Collected data entries

══════

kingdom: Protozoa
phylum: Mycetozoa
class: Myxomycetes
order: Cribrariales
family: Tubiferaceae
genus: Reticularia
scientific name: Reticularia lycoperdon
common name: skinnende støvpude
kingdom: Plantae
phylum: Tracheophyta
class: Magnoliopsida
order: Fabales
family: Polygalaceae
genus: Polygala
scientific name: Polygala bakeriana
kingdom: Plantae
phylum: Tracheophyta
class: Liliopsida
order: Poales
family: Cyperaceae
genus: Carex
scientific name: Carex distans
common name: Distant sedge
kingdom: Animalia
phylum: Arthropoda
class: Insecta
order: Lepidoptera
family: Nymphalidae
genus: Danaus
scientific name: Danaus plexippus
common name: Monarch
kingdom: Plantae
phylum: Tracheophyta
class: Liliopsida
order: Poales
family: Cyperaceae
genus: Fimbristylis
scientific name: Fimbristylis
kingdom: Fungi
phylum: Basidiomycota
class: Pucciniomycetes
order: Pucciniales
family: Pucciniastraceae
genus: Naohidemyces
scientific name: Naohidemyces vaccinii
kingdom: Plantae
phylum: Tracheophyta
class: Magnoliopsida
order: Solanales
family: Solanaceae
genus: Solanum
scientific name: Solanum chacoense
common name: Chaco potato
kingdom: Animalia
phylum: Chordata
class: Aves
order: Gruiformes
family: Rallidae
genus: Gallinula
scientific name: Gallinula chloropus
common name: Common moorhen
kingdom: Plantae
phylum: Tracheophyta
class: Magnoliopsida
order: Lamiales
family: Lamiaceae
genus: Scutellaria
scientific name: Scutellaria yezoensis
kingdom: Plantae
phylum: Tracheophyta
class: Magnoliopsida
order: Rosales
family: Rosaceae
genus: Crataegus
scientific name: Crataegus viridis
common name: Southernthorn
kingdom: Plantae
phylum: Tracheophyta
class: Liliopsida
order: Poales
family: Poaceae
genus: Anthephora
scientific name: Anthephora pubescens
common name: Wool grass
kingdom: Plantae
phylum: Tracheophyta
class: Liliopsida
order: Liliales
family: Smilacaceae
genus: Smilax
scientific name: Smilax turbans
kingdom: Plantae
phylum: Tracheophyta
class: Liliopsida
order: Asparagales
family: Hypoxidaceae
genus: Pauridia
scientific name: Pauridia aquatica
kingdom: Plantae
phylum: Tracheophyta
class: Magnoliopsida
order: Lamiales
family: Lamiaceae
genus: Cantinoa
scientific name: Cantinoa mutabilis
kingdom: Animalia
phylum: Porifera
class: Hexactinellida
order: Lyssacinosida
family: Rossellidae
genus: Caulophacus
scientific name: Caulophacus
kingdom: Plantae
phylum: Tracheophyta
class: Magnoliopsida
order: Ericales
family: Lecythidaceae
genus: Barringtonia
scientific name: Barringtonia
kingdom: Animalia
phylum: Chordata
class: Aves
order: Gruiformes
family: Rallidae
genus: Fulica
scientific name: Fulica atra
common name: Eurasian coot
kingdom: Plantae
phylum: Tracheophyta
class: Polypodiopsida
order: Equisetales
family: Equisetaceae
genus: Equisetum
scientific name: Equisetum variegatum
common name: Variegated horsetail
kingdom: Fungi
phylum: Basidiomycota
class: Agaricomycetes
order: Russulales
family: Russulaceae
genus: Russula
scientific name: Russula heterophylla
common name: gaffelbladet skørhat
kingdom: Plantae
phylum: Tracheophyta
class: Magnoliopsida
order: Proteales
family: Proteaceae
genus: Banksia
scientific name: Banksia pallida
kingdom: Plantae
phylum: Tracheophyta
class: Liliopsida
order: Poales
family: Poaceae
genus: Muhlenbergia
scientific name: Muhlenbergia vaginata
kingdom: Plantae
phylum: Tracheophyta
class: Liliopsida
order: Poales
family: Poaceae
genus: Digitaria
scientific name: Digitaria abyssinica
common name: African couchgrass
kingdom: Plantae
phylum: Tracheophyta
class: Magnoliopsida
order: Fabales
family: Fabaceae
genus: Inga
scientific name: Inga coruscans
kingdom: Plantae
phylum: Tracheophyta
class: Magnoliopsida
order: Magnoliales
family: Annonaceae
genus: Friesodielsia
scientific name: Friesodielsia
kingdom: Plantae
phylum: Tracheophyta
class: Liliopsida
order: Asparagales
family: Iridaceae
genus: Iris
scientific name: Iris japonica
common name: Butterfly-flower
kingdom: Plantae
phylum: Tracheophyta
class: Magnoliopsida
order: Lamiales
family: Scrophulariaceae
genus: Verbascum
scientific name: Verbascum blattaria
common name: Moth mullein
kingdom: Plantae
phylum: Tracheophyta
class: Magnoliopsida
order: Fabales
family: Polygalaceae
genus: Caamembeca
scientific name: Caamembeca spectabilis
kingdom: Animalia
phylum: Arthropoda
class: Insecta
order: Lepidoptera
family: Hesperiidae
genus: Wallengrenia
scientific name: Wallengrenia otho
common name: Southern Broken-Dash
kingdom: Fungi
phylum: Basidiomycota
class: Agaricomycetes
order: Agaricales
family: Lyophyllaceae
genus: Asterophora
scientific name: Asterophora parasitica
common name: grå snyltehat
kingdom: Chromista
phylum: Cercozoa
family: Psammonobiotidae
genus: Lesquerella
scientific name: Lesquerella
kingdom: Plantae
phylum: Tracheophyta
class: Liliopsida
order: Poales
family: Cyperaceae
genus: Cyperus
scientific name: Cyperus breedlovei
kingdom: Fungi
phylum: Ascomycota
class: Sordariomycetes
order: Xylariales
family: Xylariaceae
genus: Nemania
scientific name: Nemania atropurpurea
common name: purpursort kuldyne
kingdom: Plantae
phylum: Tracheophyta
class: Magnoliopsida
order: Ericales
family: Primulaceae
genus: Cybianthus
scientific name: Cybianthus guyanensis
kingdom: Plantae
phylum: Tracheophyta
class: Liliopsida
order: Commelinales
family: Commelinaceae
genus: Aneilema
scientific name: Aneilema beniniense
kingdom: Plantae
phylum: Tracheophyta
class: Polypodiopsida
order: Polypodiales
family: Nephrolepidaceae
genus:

══════

[The exercise]
Reproduce every line above without any change.

[Written answer]
kingdom: Protozoa
phylum: Mycetozoa
class: Myxomycetes
order: Cribrariales
family: Tubiferaceae
genus: Reticularia
scientific name: Reticularia lycoperdon
common name: skinnende støvpude
kingdom: Plantae
phylum: Tracheophyta
class: Magnoliopsida
order: Fabales
family: Polygalaceae
genus: Polygala
scientific name: Polygala bakeriana
kingdom: Plantae
phylum: Tracheophyta
class: Liliopsida
order: Poales
family: Cyperaceae
genus: Carex
scientific name: Carex distans
common name: Distant sedge
kingdom: Animalia
phylum: Arthropoda
class: Insecta
order: Lepidoptera
family: Nymphalidae
genus: Danaus
scientific name: Danaus plexippus
common name: Monarch
kingdom: Plantae
phylum: Tracheophyta
class: Liliopsida
order: Poales
family: Cyperaceae
genus: Fimbristylis
scientific name: Fimbristylis
kingdom: Fungi
phylum: Basidiomycota
class: Pucciniomycetes
order: Pucciniales
family: Pucciniastraceae
genus: Naohidemyces
scientific name: Naohidemyces vaccinii
kingdom: Plantae
phylum: Tracheophyta
class: Magnoliopsida
order: Solanales
family: Solanaceae
genus: Solanum
scientific name: Solanum chacoense
common name: Chaco potato
kingdom: Animalia
phylum: Chordata
class: Aves
order: Gruiformes
family: Rallidae
genus: Gallinula
scientific name: Gallinula chloropus
common name: Common moorhen
kingdom: Plantae
phylum: Tracheophyta
class: Magnoliopsida
order: Lamiales
family: Lamiaceae
genus: Scutellaria
scientific name: Scutellaria yezoensis
kingdom: Plantae
phylum: Tracheophyta
class: Magnoliopsida
order: Rosales
family: Rosaceae
genus: Crataegus
scientific name: Crataegus viridis
common name: Southernthorn
kingdom: Plantae
phylum: Tracheophyta
class: Liliopsida
order: Poales
family: Poaceae
genus: Anthephora
scientific name: Anthephora pubescens
common name: Wool grass
kingdom: Plantae
phylum: Tracheophyta
class: Liliopsida
order: Liliales
family: Smilacaceae
genus: Smilax
scientific name: Smilax turbans
kingdom: Plantae
phylum: Tracheophyta
class: Liliopsida
order: Asparagales
family: Hypoxidaceae
genus: Pauridia
scientific name: Pauridia aquatica
kingdom: Plantae
phylum: Tracheophyta
class: Magnoliopsida
order: Lamiales
family: Lamiaceae
genus: Cantinoa
scientific name: Cantinoa mutabilis
kingdom: Animalia
phylum: Porifera
class: Hexactinellida
order: Lyssacinosida
family: Rossellidae
genus: Caulophacus
scientific name: Caulophacus
kingdom: Plantae
phylum: Tracheophyta
class: Magnoliopsida
order: Ericales
family: Lecythidaceae
genus: Barringtonia
scientific name: Barringtonia
kingdom: Animalia
phylum: Chordata
class: Aves
order: Gruiformes
family: Rallidae
genus: Fulica
scientific name: Fulica atra
common name: Eurasian coot
kingdom: Plantae
phylum: Tracheophyta
class: Polypodiopsida
order: Equisetales
family: Equisetaceae
genus: Equisetum
scientific name: Equisetum variegatum
common name: Variegated horsetail
kingdom: Fungi
phylum: Basidiomycota
class: Agaricomycetes
order: Russulales
family: Russulaceae
genus: Russula
scientific name: Russula heterophylla
common name: gaffelbladet skørhat
kingdom: Plantae
phylum: Tracheophyta
class: Magnoliopsida
order: Proteales
family: Proteaceae
genus: Banksia
scientific name: Banksia pallida
kingdom: Plantae
phylum: Tracheophyta
class: Liliopsida
order: Poales
family: Poaceae
genus: Muhlenbergia
scientific name: Muhlenbergia vaginata
kingdom: Plantae
phylum: Tracheophyta
class: Liliopsida
order: Poales
family: Poaceae
genus: Digitaria
scientific name: Digitaria abyssinica
common name: African couchgrass
kingdom: Plantae
phylum: Tracheophyta
class: Magnoliopsida
order: Fabales
family: Fabaceae
genus: Inga
scientific name: Inga coruscans
kingdom: Plantae
phylum: Tracheophyta
class: Magnoliopsida
order: Magnoliales
family: Annonaceae
genus: Friesodielsia
scientific name: Friesodielsia
kingdom: Plantae
phylum: Tracheophyta
class: Liliopsida
order: Asparagales
family: Iridaceae
genus: Iris
scientific name: Iris japonica
common name: Butterfly-flower
kingdom: Plantae
phylum: Tracheophyta
class: Magnoliopsida
order: Lamiales
family: Scrophulariaceae
genus: Verbascum
scientific name: Verbascum blattaria
common name: Moth mullein
kingdom: Plantae
phylum: Tracheophyta
class: Magnoliopsida
order: Fabales
family: Polygalaceae
genus: Caamembeca
scientific name: Caamembeca spectabilis
kingdom: Animalia
phylum: Arthropoda
class: Insecta
order: Lepidoptera
family: Hesperiidae
genus: Wallengrenia
scientific name: Wallengrenia otho
common name: Southern Broken-Dash
kingdom: Fungi
phylum: Basidiomycota
class: Agaricomycetes
order: Agaricales
family: Lyophyllaceae
genus: Asterophora
scientific name: Asterophora parasitica
common name: grå snyltehat
kingdom: Chromista
phylum: Cercozoa
family: Psammonobiotidae
genus: Lesquerella
scientific name: Lesquerella
kingdom: Plantae
phylum: Tracheophyta
class: Liliopsida
order: Poales
family: Cyperaceae
genus: Cyperus
scientific name: Cyperus breedlovei
kingdom: Fungi
phylum: Ascomycota
class: Sordariomycetes
order: Xylariales
family: Xylariaceae
genus: Nemania
scientific name: Nemania atropurpurea
common name: purpursort kuldyne
kingdom: Plantae
phylum: Tracheophyta
class: Magnoliopsida
order: Ericales
family: Primulaceae
genus: Cybianthus
scientific name: Cybianthus guyanensis
kingdom: Plantae
phylum: Tracheophyta
class: Liliopsida
order: Commelinales
family: Commelinaceae
genus: Aneilema
scientific name: Aneilema beniniense
kingdom: Plantae
phylum: Tracheophyta
class: Polypodiopsida
order: Polypodiales
family: Nephrolepidaceae
genus:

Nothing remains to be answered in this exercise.